More than 20,000 people have signed a campaign on social media against a new film based on a Norwegian right-wing extremist’s massacre on the island of Utøya seven years ago. They claim it’s too early since the attack that killed 69 people, mostly young members of Norway’s Labour Party, and that it will give the mass murderer renewed publicity.
Newspaper Aftenposten reported on Wednesday that in addition to those supporting the campaign on Facebook entitled Nei til film om Anders Behring Breivik! (“No to a film” about the right-wing terrorist), another 50,000 had shared the campaign as of Tuesday evening.
Newspaper VG reports that the campaign was launched by Vegard Løkken, a resident of Oppland County who is also calling for a boycott against the film’s producer Netflix. Løkken fears the film will generate too much publicity for Breivik, who also bombed Norway’s government headquarters before unleashing his massacre on Utøya because he blamed the Labour-led government at the time for allowing too many immigrants into Norway.
“It’s much too early to make a film about him, the wounds are still too fresh,” Løkken told VG. “This will hit those involved (Breivik’s victims) hard.”
The film, which has secured NOK 17 million in state funding from Norway’s film incentive fund, has also been criticized by some victims’ families while the head of Labour’s youth organization has also said he thinks it’s too early for a film on the massacre. Løkken mostly doesn’t want Breivik, who reportedly has inspired other right-wing extremists, to get any more attention.
“We have already spent multiple millions of tax money on that jerk already,” Løkken told VG. “Now he’ll get more PR and can enjoy seeing his name become even better known.”

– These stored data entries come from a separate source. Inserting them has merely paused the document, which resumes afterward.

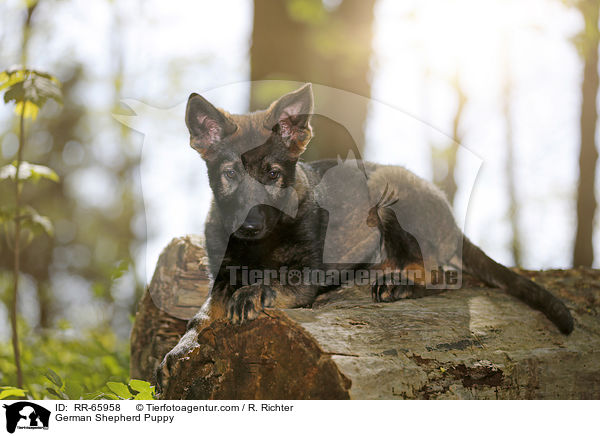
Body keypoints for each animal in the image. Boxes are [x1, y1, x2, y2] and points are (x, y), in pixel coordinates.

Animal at [177, 84, 572, 338]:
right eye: (230, 174)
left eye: (273, 174)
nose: (249, 225)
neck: (260, 244)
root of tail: (452, 221)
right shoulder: (222, 274)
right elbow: (204, 311)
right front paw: (181, 347)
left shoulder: (307, 273)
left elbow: (274, 280)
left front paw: (253, 292)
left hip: (388, 191)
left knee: (441, 277)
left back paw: (398, 284)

Aftenposten reported that Netflix wouldn’t comment on either its production of the film or the campaign against it. Netflix would only state that it has been in contact with Norway’s national support group for July 22 victims and their families during the course of developing the film. The support group didn’t want to comment on the film either.
The film is based on Norwegian author Åsne Seierstad’s book En av oss (One of us), which profiled Norway’s home-grown terrorist but also several of his victims and covered the court case that followed the July 22 attacks. The film is entitled simply Norway, and Netflix earlier has stated that it will feature three stories tied to the events of July 22: Survivors and how they rebuilt their lives, former Prime Minister Jens Stoltenberg (now secretary general of NATO) and other Norwegian politicians who led Norway through the crisis, and lawyers involved in the court case that was aimed at giving Breivik a fair trial. They include Geir Lippestad, who defended Breivik and is now a top politician for Labour in Oslo’s city government.
That indicates the film will be more about the aftermath of the attacks, which can also explain its title. Director Paul Greengrass told newspaper Dagbladet when he was in Norway in September that it was “important” for him and his crew to make the film in a “respectful and correct” manner. He said he hoped there would be understanding that they released the fewest possible details about the film during production.
Filming underway amidst complaints
When filming began recently in the community of Nøtterøy, local officials complained that they weren’t informed until it was about to begin. The film location is an island owned and managed by the Norwegian military, and thus outside local jurisdiction.
“If I’d received an inquiry earlier, I would have asked them (the producers) to do their filming on a Swedish island, or somewhere else,” Nøtterøy’s top administrative official, Toril Eeg, told Dagbladet at the end of October.
Eeg, who carries the title of rådmann, said the production company wrote in an email that filming would be discreet, that they were aware of the project’s sensitivity and that they had contacted the victims’ and families’ support group. “I was caught off guard, but felt obliged to just accept it,” Eeg said.
Since details about the film remain unclear, Løkken can’t be sure either that the film will give Breivik more publicity. “No,” he acknowledged to VG, “but it’s about July 22 and then you can’t avoid him.” He doesn’t think any film should be made for another 40 to 50 years: “Then all the facts should be on the table, the families would have had time to collect themselves. If a film has to be made, it shouldn’t be until (Breivik) is dead. Now his name will just become better known.”